In a continuing battle for recognition and respect that started a long, long time ago and continues today in movies like The Matrix, Kill Bill, and Black Panther and here, in the pages of "These Fists Break Bricks", and for the first time, is the full uncensored story.
Critique: Published in a coffee-table sized paperback back format (8 x 2 x 11 inches), "These Fists Break Bricks: How Kung Fu Movies Swept America and Changed the World" is a 'must read' for anyone who has every sat in a theatre and thrilled to a martial arts movie. Inherently fascinating, impressive informative, expertly organized and presented, profusely illustrated, "These Fists Break Bricks: How Kung Fu Movies Swept America and Changed the World" is especially and unreservedly recommended for personal, professional, community, college, and university library Film History and American Popular Culture collections and supplemental curriculum studies lists.

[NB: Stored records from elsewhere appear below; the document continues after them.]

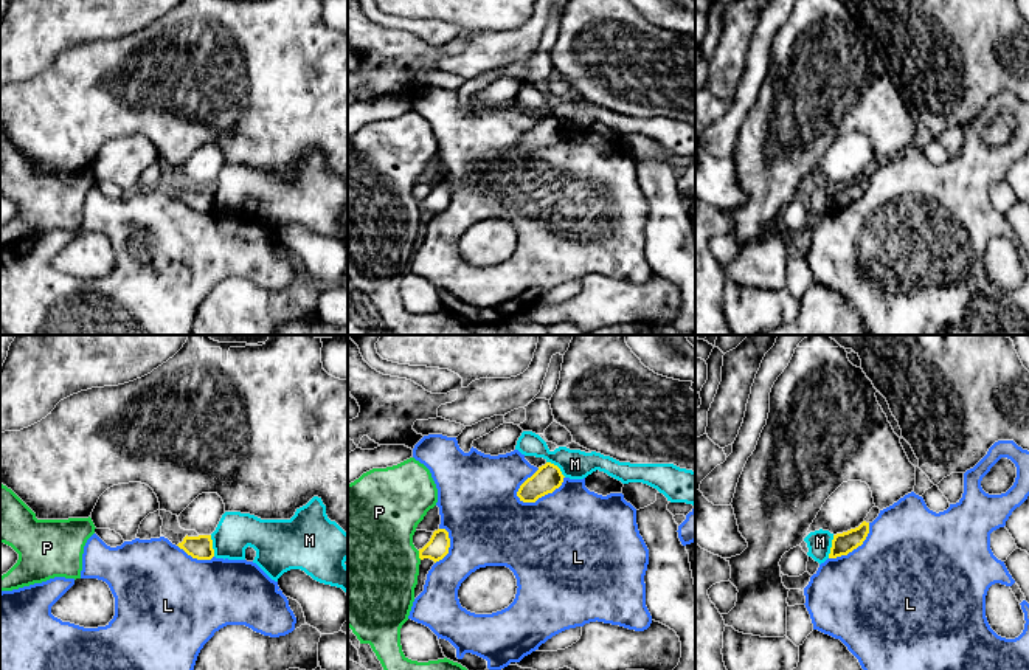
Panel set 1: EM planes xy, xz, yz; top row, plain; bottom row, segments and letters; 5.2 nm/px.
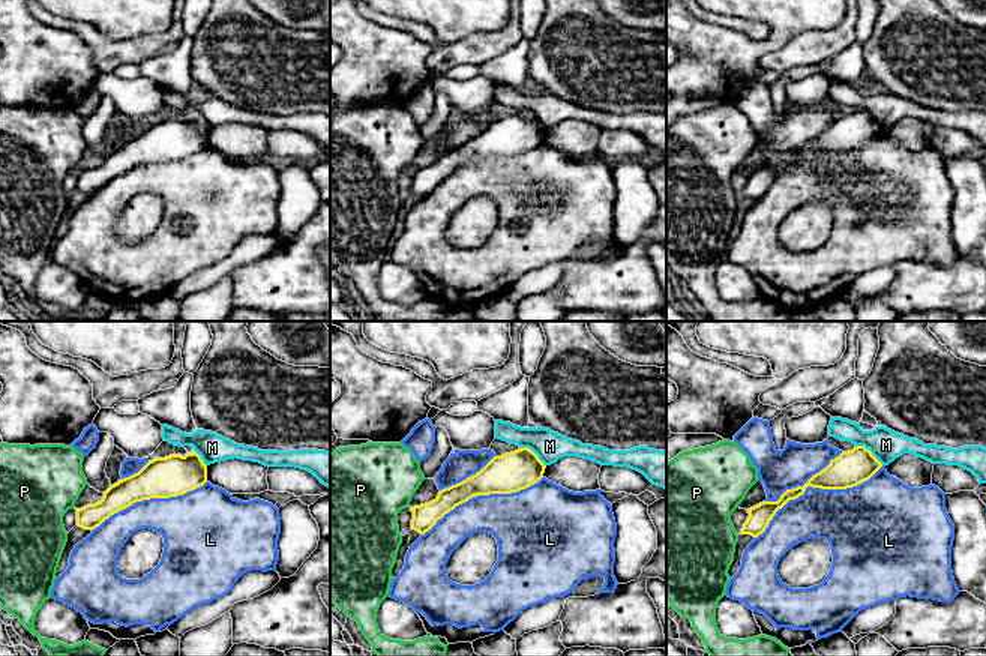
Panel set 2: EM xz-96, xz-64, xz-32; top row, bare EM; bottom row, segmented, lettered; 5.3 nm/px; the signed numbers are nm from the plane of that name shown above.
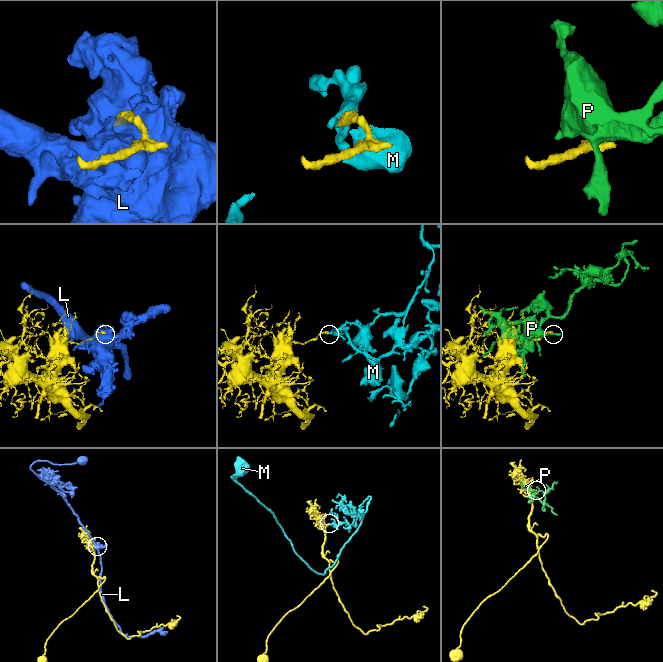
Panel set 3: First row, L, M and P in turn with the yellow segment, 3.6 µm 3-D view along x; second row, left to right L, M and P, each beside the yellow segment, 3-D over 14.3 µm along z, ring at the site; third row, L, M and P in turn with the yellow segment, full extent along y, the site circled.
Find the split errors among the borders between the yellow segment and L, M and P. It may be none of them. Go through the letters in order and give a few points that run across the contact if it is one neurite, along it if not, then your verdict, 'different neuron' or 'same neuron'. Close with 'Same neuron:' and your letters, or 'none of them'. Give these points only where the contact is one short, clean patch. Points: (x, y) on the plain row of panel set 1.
L: different neuron
M: line yz (834, 188), (828, 210); different neuron
P: different neuron
Same neuron: none of them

Editorial Note #1: Grady Hendrix is an award-winning New York Times bestselling author and one of the founders of the New York Asian Film Festival. He's covered the Asian film industry for Variety, Sight & Sound, and Film Comment, among others.
Editorial Note #2: Chris Poggiali is a librarian, writer and film historian who edited the fanzine Temple of Schlock from 1987 - 1991, and brought it back as a blog in 2008. He has written about film for numerous magazines, websites, and DVDs/Blu-rays.
Editorial Note #3: An American rapper, actor, filmmaker and record producer, Robert Fitzgerald Diggs is better known by his stage name RZA. He is the de facto leader of the hip hop group Wu-Tang Clan, having produced most albums for the group and its respective members.